Hawai’i’s native forest birds evolved in isolation over millions of years. This led to one of the most spectacular examples of adaptive radiation the ornithological world has ever seen. Hawai’i’s native birds evolved in the absence of many of the threats that are now present on the islands. The evolutionary processes that shaped Hawai’i’s avifauna left it extremely vulnerable to disease. With no evolutionarily acquired defenses, two diseases, Avian Malaria and Avian Pox, have spread and are implicated in the extinctions, range contractions and declines of many native Hawaiian forest birds.
It is unclear when or how these diseases first appeared on the islands. It is thought they were first introduced with the importation of non-native bird species, but it may also be that they were present on the islands at a low level with migratory seabirds, shorebirds and waterfowl. However, without an effective vector, these diseases did not pose a threat to Hawai’i’s native forest birds. That all changed with the relatively recent introduction of mosquitoes.
Before humans arrived on the islands, there were no mosquitoes. By the mid-1800’s however, mosquitoes were firmly established throughout the archipelago introduced inadvertently through human activities. Of these, the southern house mosquito (Culex quinquefasciatus) is the greatest threat to Hawaiian birds. Introduced in 1826, it is the primary vector of Avian Malaria and Avian Pox, and is implicated in the decline and extinction of many native forest birds.
Most of Maui’s native forest birds have existed where mosquitoes do not; high elevation, northeastern slopes of Haleakalā above ~4500 feet (the “mosquito line”). This is because mosquitoes cannot survive the cool climate at these altitudes and the parasite (Avian Malaria) cannot develop in its vector.

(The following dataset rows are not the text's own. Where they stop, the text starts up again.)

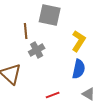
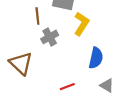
yellow L-shape: (79, 41) -> (82, 24), moved

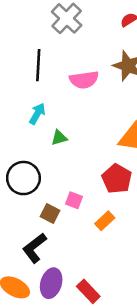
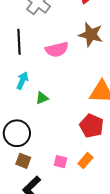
pink square: (74, 200) -> (60, 162), moved
brown square: (50, 213) -> (23, 161), moved

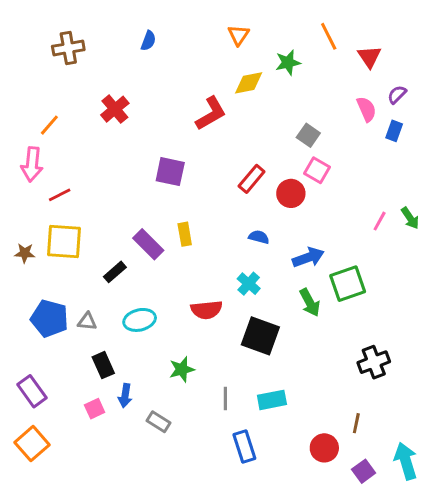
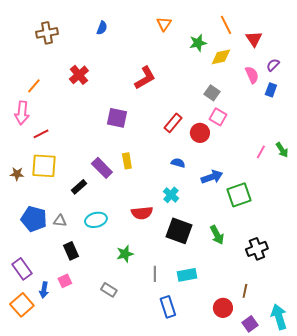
yellow diamond: (249, 83) -> (221, 57), moved
green arrow: (310, 302) -> (217, 235), moved
blue arrow: (125, 396) -> (44, 290), moved

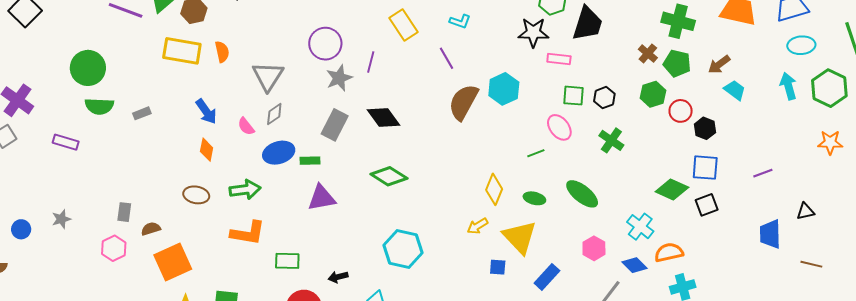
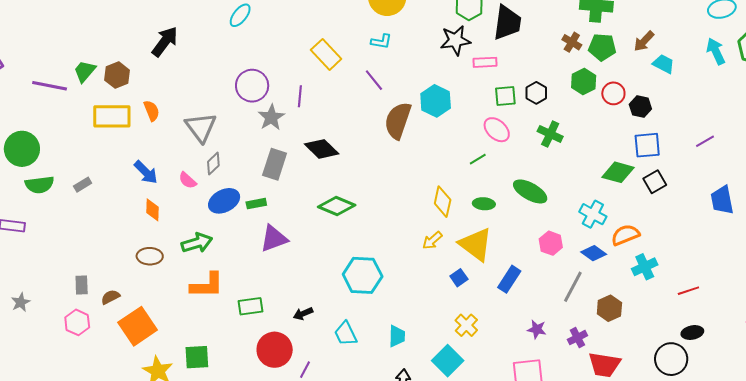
blue square: (498, 267) -> (459, 278), turned -30

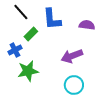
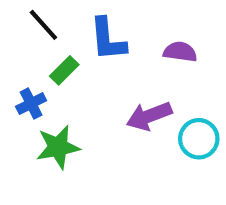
cyan circle: (74, 85) -> (199, 139), moved

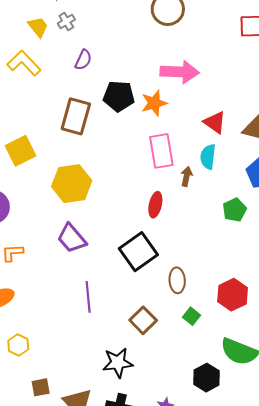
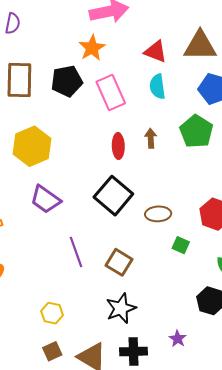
black pentagon: (119, 96) -> (67, 81), moved
brown arrow: (186, 176) -> (151, 138), moved
green pentagon: (235, 210) -> (196, 131), size x1.4
brown ellipse: (177, 280) -> (158, 214), turned -75
brown square: (143, 320) -> (119, 262), moved
yellow hexagon: (18, 345) -> (52, 313), moved

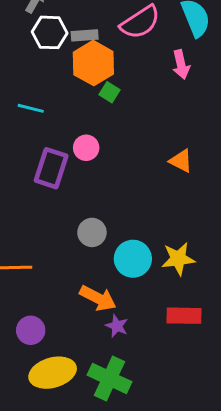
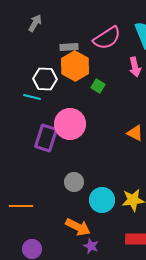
white hexagon: (50, 32) -> (45, 79), moved
green square: (109, 92) -> (98, 86), moved
pink circle: (86, 148) -> (70, 124), size x1.8

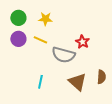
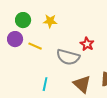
purple circle: (18, 39) -> (15, 39), moved
yellow line: (40, 40) -> (35, 46), moved

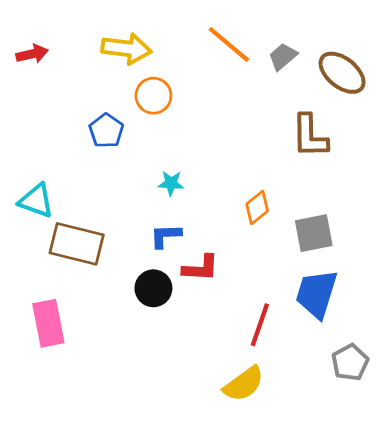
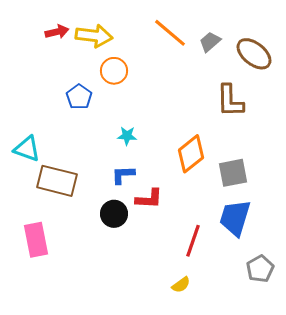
red arrow: (32, 54) -> (57, 32), moved
orange diamond: (257, 207) -> (191, 154), size x1.5
yellow semicircle: (244, 384) -> (181, 285), size x0.6

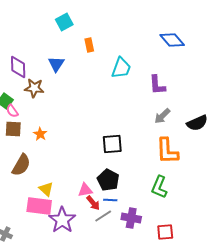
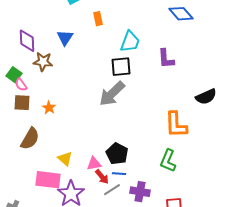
gray arrow: (162, 116) -> (112, 94), moved, size x1.6
black square: (112, 144) -> (121, 67), moved
yellow triangle: (46, 189) -> (65, 159), moved

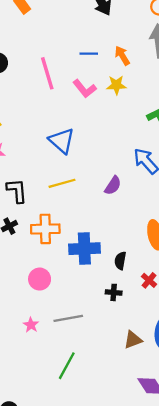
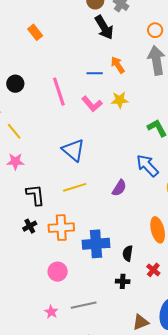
orange arrow: (122, 56) -> (118, 65), moved

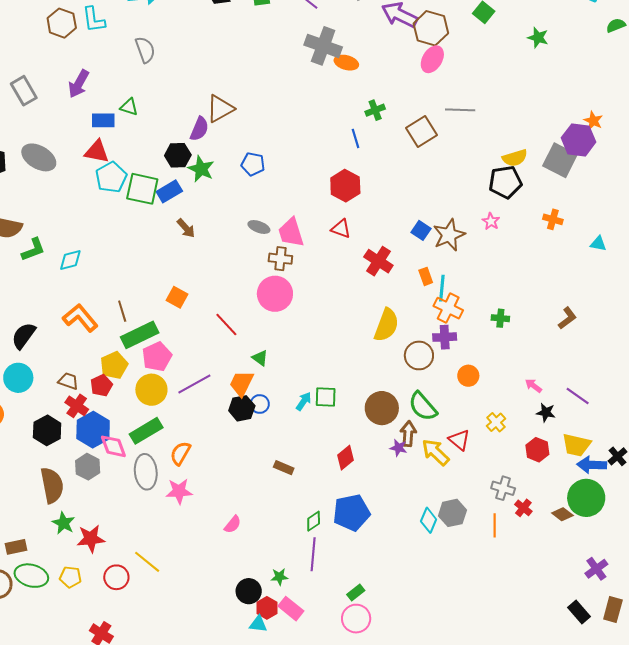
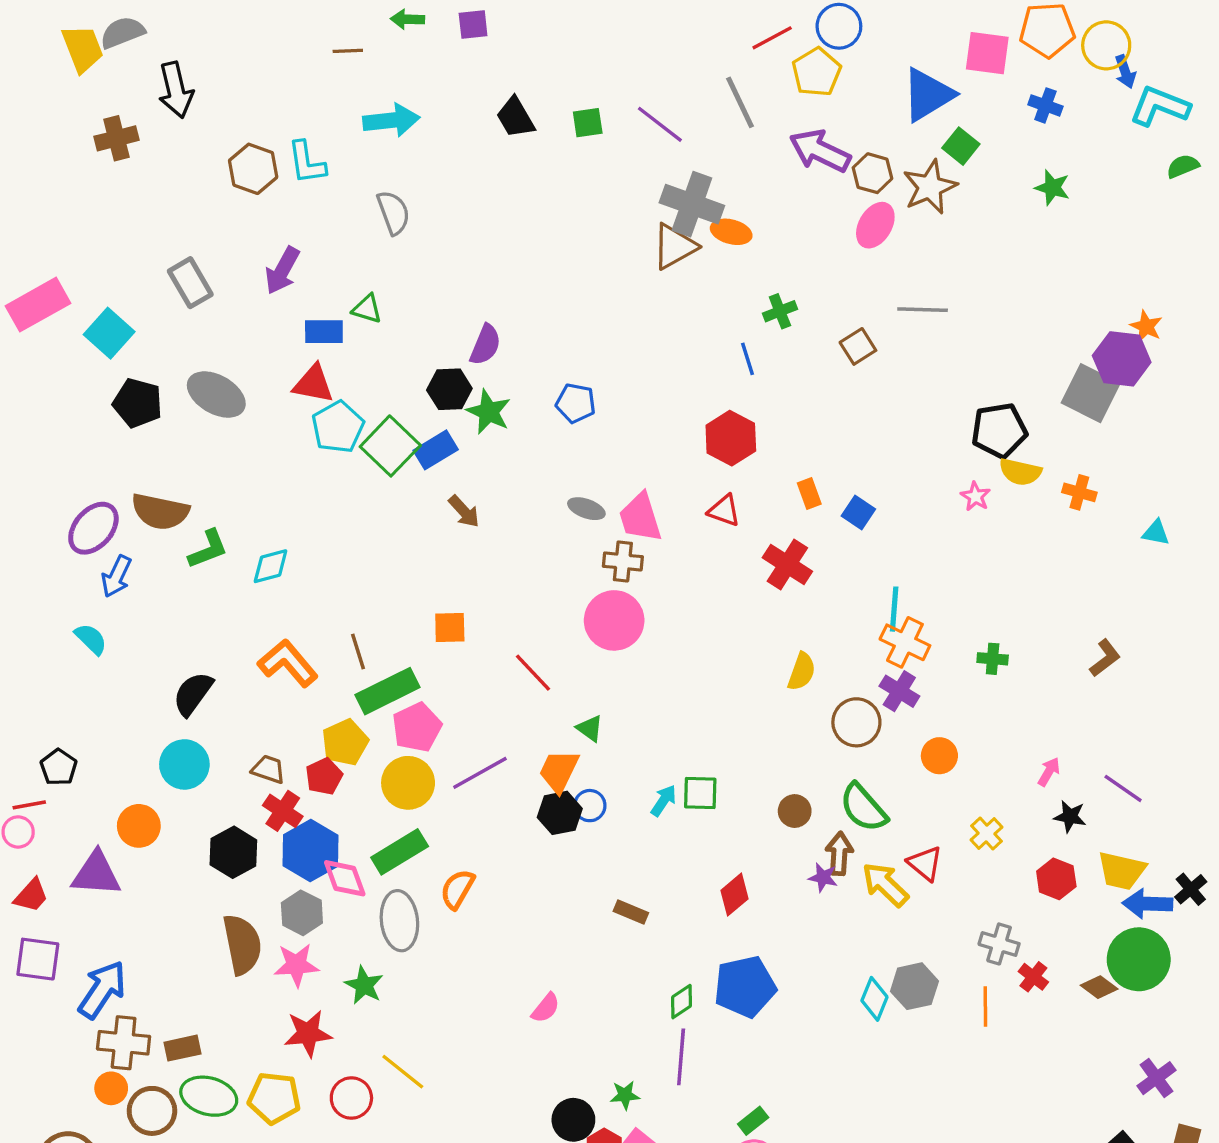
brown hexagon: (431, 28) -> (872, 173), size x0.7
brown triangle: (220, 109) -> (674, 246), moved
brown square: (421, 131) -> (858, 346), size x0.7
yellow semicircle: (515, 158) -> (1020, 472), moved, turned 30
green square: (142, 189) -> (390, 446), turned 32
brown star: (449, 235) -> (930, 187), moved
orange rectangle: (426, 276) -> (809, 493), moved
orange square: (177, 297) -> (450, 628), turned -30
yellow semicircle: (386, 325) -> (802, 672), size x0.7
purple cross: (445, 337) -> (899, 691), turned 35
pink arrow: (533, 386) -> (1049, 772), turned 84
brown circle: (382, 408) -> (795, 811), size x0.6
pink star: (179, 491) -> (296, 965), moved
green star: (64, 523) -> (364, 985), moved
yellow pentagon: (70, 577) -> (274, 1098), size x1.4

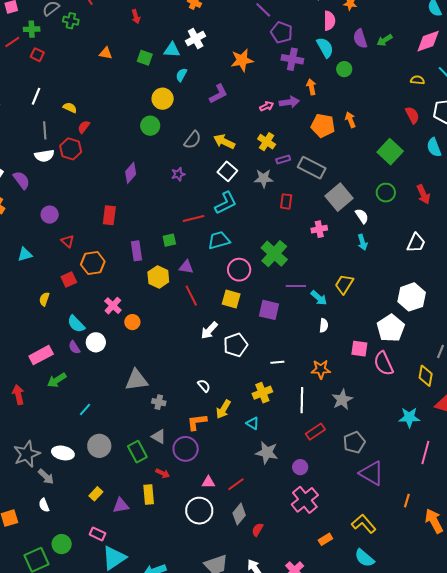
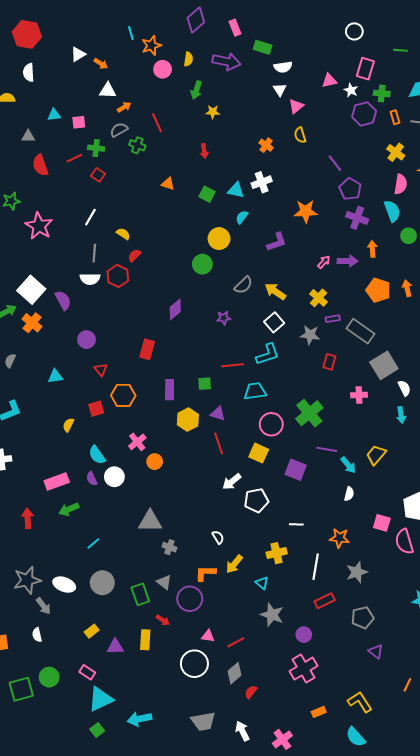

Kiwikiu and ‘Ākohekohe once occurred throughout low and mid-elevation forests on Maui. They are now extirpated from these habitats and restricted to just a tiny fraction of their historic ranges due to these mosquito-vectored diseases. Although a large amount of suitable habitat still exists below the “mosquito line” it has been rendered almost completely uninhabitable to native birds. Those that wander below this line will most likely become infected and die. With the looming threat of climate change and projected temperature increases, the mosquito line is moving to higher elevations, further constricting the already limited range of Maui’s native forest birds.
Avian Pox Virus was first documented in forest birds in 1902. Mosquitoes spread this viral parasite, but direct contact between infected birds, contaminated surfaces, and contaminated food and water can also spread the disease. Symptoms include swollen, tumor-like lesions on unfeathered parts of a bird’s body, such as the feet, legs, eyes, and base of the bill. The virus also causes lesions in the mouth, trachea, esophagus, and lungs. Lesions often cause birds to have difficulty with eating, finding food, and flying. Infected individuals who have not succumbed to the disease may be weak and emaciated making them susceptible to depredation.
Avian Malaria was first detected in Hawai’i in the 1940s and is caused by the unicellular microorganism, Plasmodium relictum. It is spread by non-native mosquitoes. The disease causes birds’ red blood cells to rupture, causing low blood oxygen levels. Hawaiian honeycreepers, with no immunity to the disease, rapidly become anemic and lethargic and die. The disease also causes enlargement of the liver and spleen.
Both diseases are very difficult to manage. There presently is no feasible treatment or vaccines to control these avian diseases. The most important disease control methods currently are to limit mosquito populations, which can be difficult. Control programs need to be innovative, cost-effective, environmentally safe, and sustainable.
The continued viability of our native forest birds depends on the preservation of their habitat, vector eradication, public outreach and education, vigilance in anticipation of future diseases or population declines, continued research on the native birds and their habitat, and continued laboratory research into innovative disease control methods.